> **Your goal**
Your response should consist solely of the lines from the one containing "assign f3 = d7;" through the end of the data, copied exactly.

> **Records supplied**
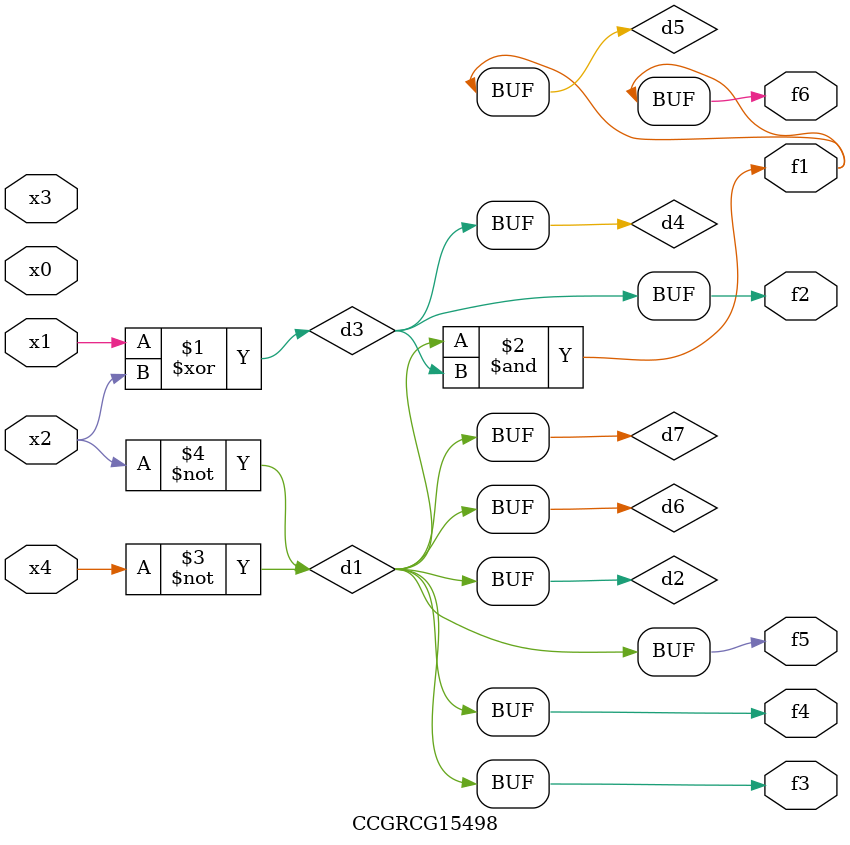
<source format=v>
module CCGRCG15498(
	input x0, x1, x2, x3, x4,
	output f1, f2, f3, f4, f5, f6
);

	wire d1, d2, d3, d4, d5, d6, d7;

	not (d1, x4);
	not (d2, x2);
	xor (d3, x1, x2);
	buf (d4, d3);
	and (d5, d1, d3);
	buf (d6, d1, d2);
	buf (d7, d2);
	assign f1 = d5;
	assign f2 = d4;
	assign f3 = d7;
	assign f4 = d7;
	assign f5 = d7;
	assign f6 = d5;
endmodule

</source>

> **Written answer**
	assign f3 = d7;
	assign f4 = d7;
	assign f5 = d7;
	assign f6 = d5;
endmodule

</source>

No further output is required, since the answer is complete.